Wildfire smoke can travel hundreds to thousands of miles from the fire origin. Smoke from large western U.S. wildfires has reached the East Coast multiple times in recent years. For Jacksonville specifically, the most common smoke sources sit within 50 to 400 miles: North Florida fires, the Okefenokee Swamp in Georgia, central Florida pine flatwoods, and prescribed burn activity across the Southeast. Under favorable wind conditions, smoke from these sources can reach Duval County in under 12 hours.
During a wildfire smoke advisory, a MERV 13 filter is the minimum rating recommended for capturing PM2.5-range particles in a residential HVAC system. MERV 8 filters, the most common rating sold at hardware stores, do not capture PM2.5 effectively. MERV 13 filters capture particles in the 0.3 to 1.0 micron range that carry the greatest health risk during smoke events. Check your HVAC system's specifications before upgrading, since some older units are not designed for the increased airflow resistance of higher-MERV filters.
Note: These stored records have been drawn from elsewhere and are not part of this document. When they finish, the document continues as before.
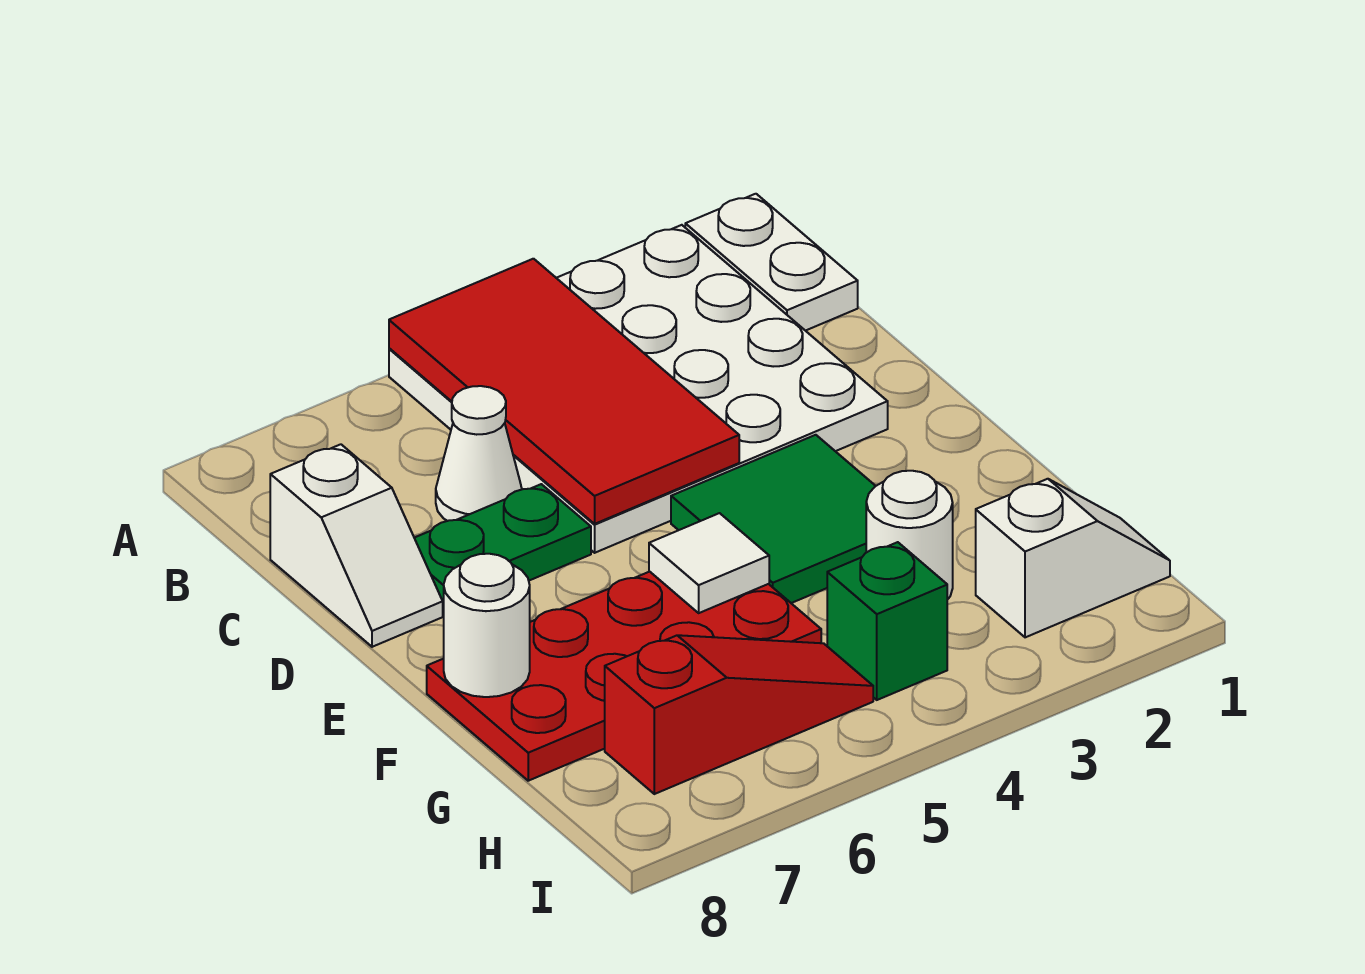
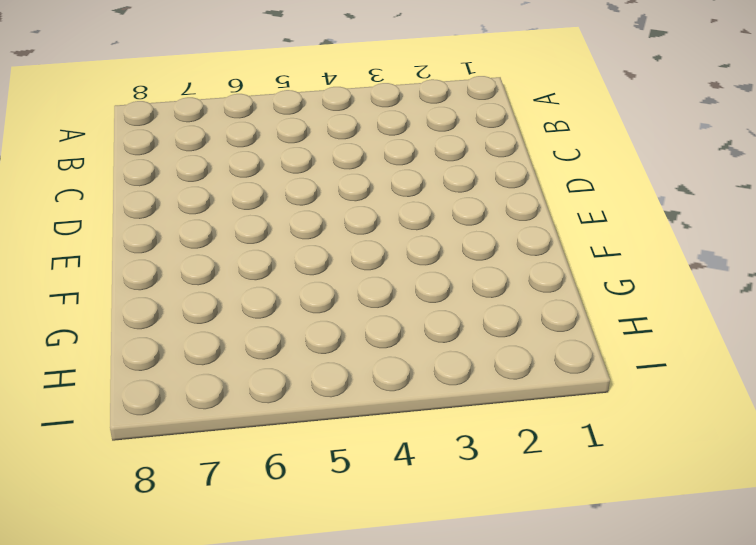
none -> white 1x2 plate [685,194,858,331]
none -> white 4x4 plate [389,225,888,553]
none -> white 1x1 cone [436,386,522,521]

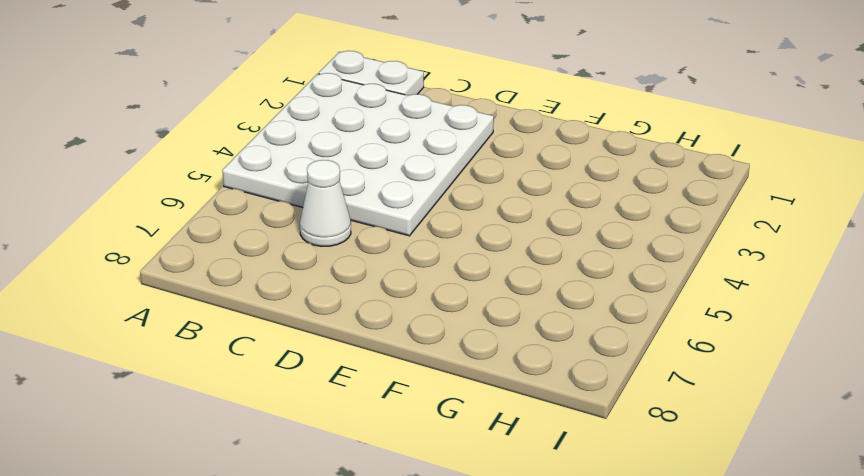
none -> white 1x2 slope [270,444,443,647]
none -> green 1x2 plate [415,484,591,613]
none -> green 2x2 tile [671,435,875,603]

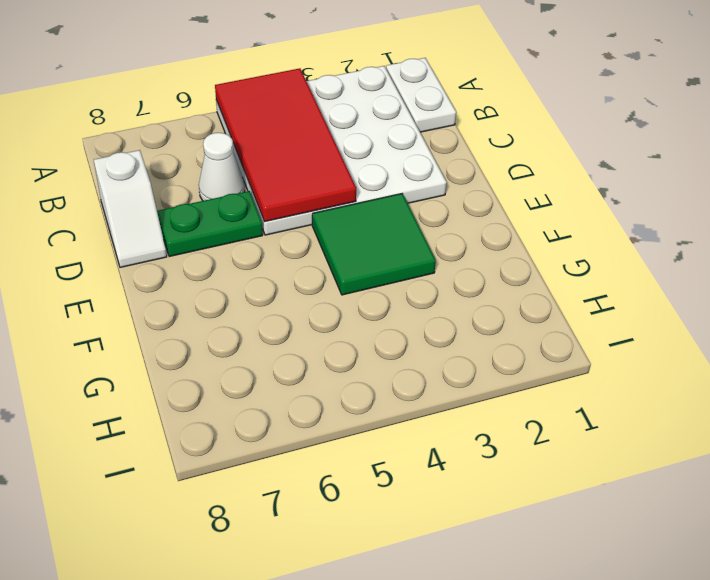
none -> red 2x4 plate [427,572,821,781]
none -> white 1x1 round brick [866,471,953,600]
none -> white 1x2 slope [976,479,1170,637]

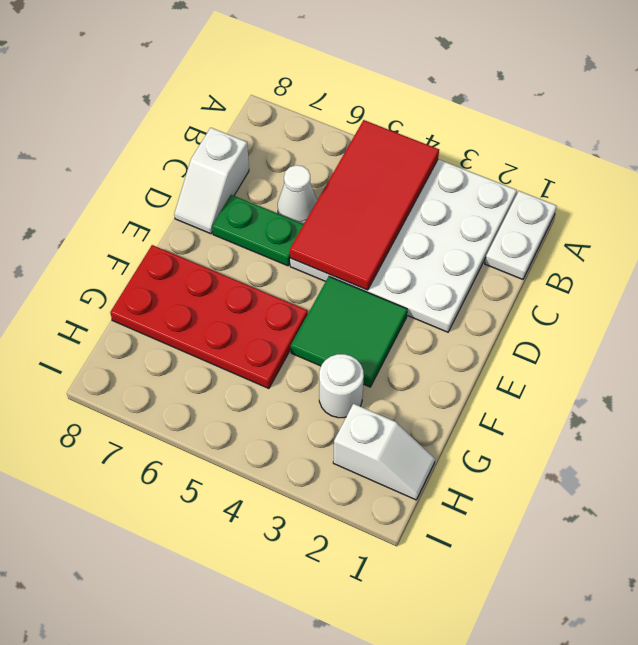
none -> green 1x1 brick [827,542,947,700]
none -> red 1x3 slope [605,635,873,794]
none -> white 1x1 tile [649,513,769,613]

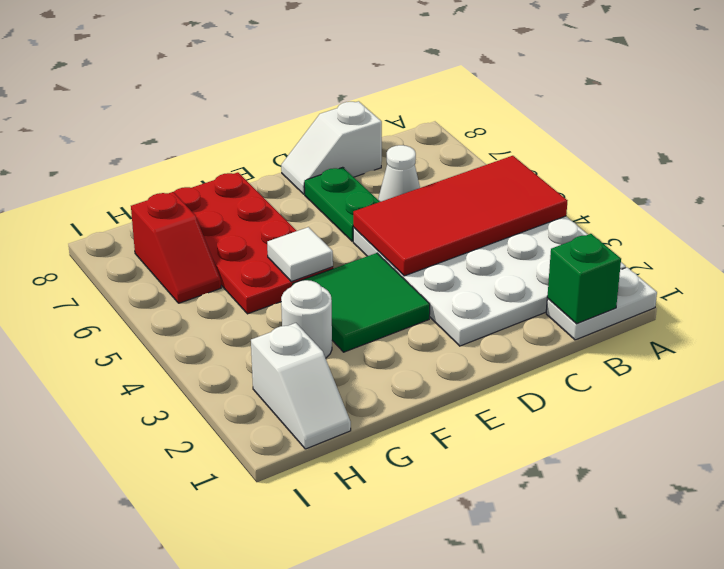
green 1x1 brick [547,234,621,324] -> green 1x1 brick moved to [827,542,947,700]
red 1x2 slope [131,192,221,303] -> red 1x3 slope [605,635,873,794]
none -> white 1x1 round brick [444,554,530,697]

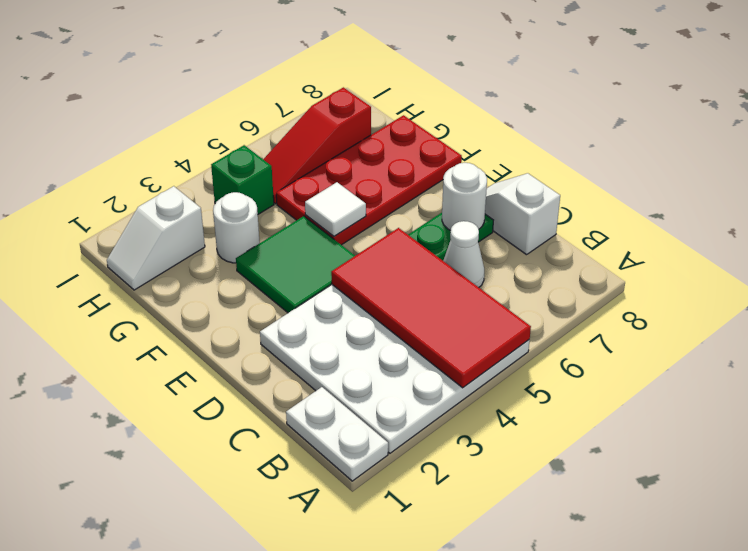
white 1x1 round brick [442,163,487,230] -> white 1x1 round brick moved to [444,554,530,697]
A smoke advisory issued by the Florida DEP or local health authorities means air quality in the Jacksonville area has dropped to levels where action is recommended. Advisories typically coincide with AQI readings above 100, the Unhealthy for Sensitive Groups threshold, but may also be issued during periods of heavy visible smoke regardless of AQI monitor readings. When a smoke advisory is active, sensitive groups should avoid outdoor activity, and all residents are encouraged to limit outdoor exertion and run HVAC systems with high-efficiency filters.
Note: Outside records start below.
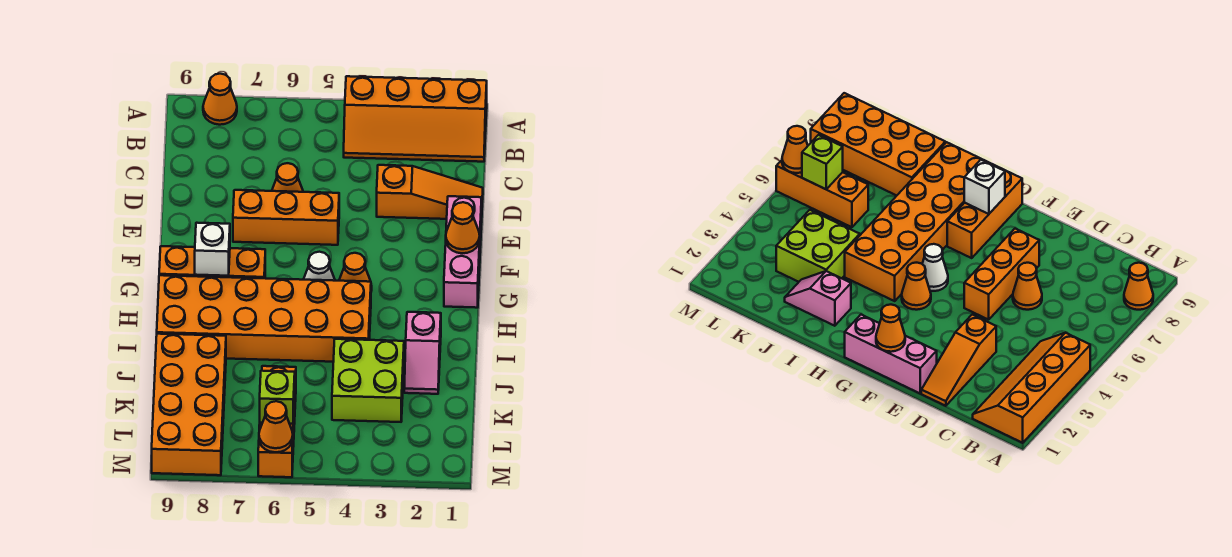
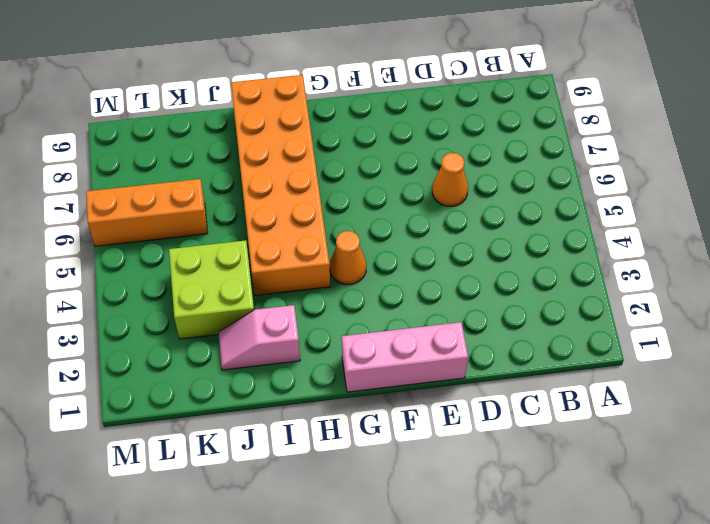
none -> orange 2x4 slope [344,76,487,162]
none -> orange 1x1 cone [203,74,237,125]
none -> orange 1x3 slope [377,165,483,219]

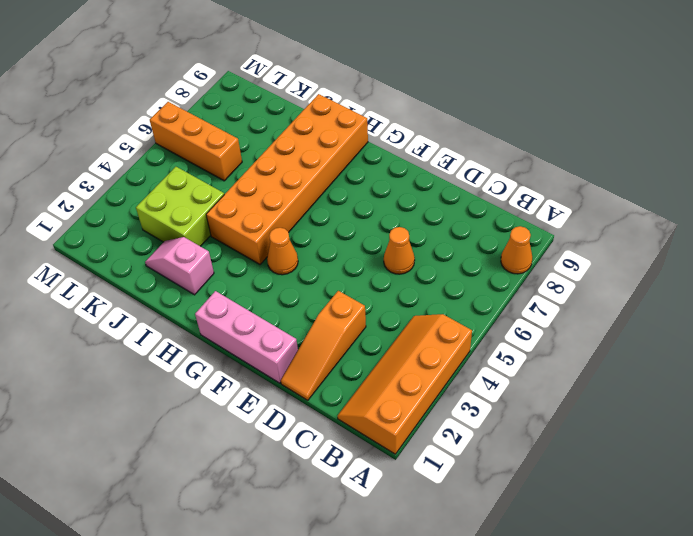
none -> orange 1x3 brick [233,190,339,245]
none -> white 1x1 cone [303,252,335,281]
none -> orange 1x3 brick [159,246,265,278]

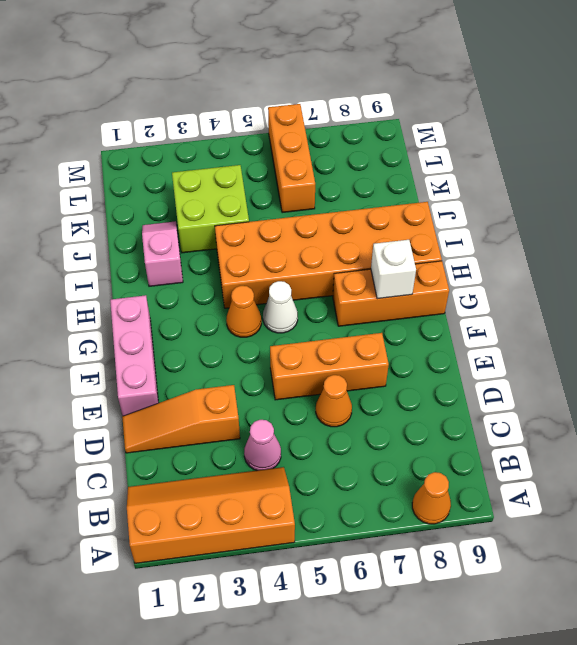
pink 1x1 cone [244,420,281,470] -> none
none -> orange 2x4 brick [152,334,226,475]
none -> orange 1x1 cone [446,202,480,253]
none -> lime 1x1 brick [260,371,295,424]

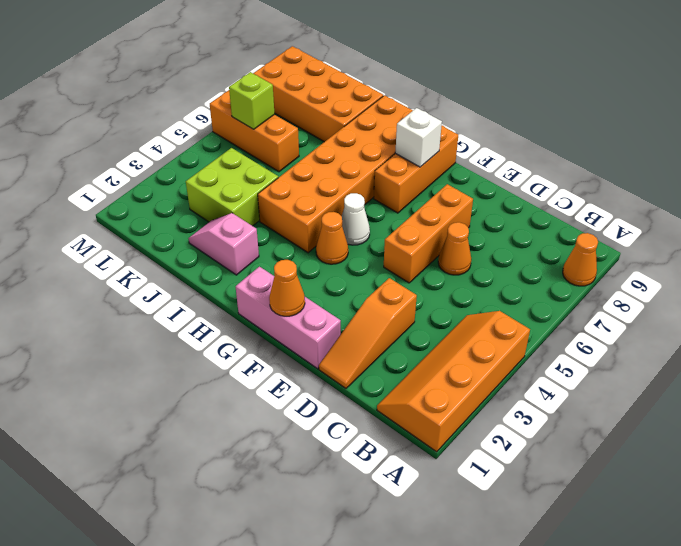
none -> orange 1x1 cone [259,401,293,452]

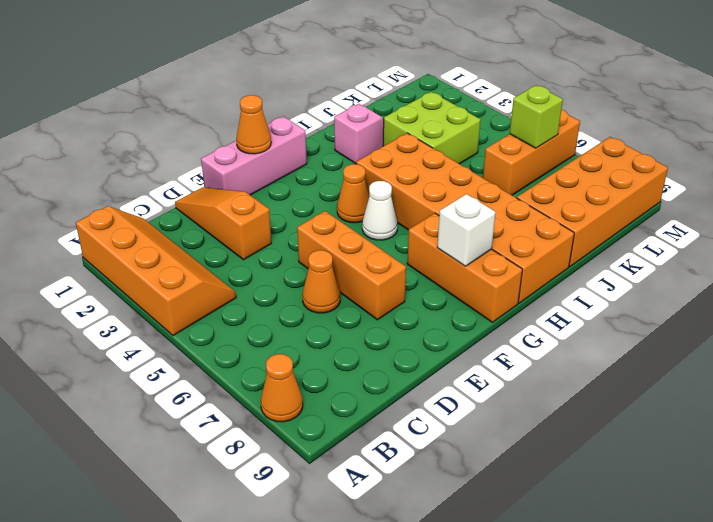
none -> orange 1x1 cone [259,401,293,452]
Florida's primary wildfire season runs from late November through April, with peak fire activity between January and May. This period lines up with the state's dry season, when fuel moisture is lowest and fire conditions are most favorable. Jacksonville sits at the northern edge of the Florida Peninsula, within range of fire corridors running north through the Okefenokee Swamp and south through the Osceola and Ocala National Forests. Spring often brings the most significant smoke events to Northeast Florida, when large prescribed burns and escaped wildfires occur simultaneously across the region.
Set up free AQI email alerts through AirNow's EnviroFlash service at airnow.gov, with your Jacksonville zip code and the AQI threshold that fits your household. The Florida DEP Air Quality Today map updates throughout the day with Duval County monitor readings. NOAA Weather Radio and the National Weather Service Jacksonville office issue smoke and air quality alerts that appear in most weather apps. The City of Jacksonville's Environmental Quality Division at jacksonville.gov also maintains ambient air monitoring information specific to Duval County.
The map tells you what is happening outside. Your HVAC filter determines what happens inside. When wildfire smoke reaches Jacksonville and pushes the AQI above 100, running a MERV 13 or higher air filter in your HVAC system is the single most effective step you can take indoors. MERV 13 filters capture the PM2.5-range particles that standard filters miss, the same fine particles that carry the greatest health risk during smoke events.
Every Jacksonville household is different. Filter sizes vary. HVAC systems vary. The right filter for your home is the one that fits correctly, carries a MERV 13 rating or higher, and gets replaced on schedule, especially after extended smoke events when filter loading accelerates.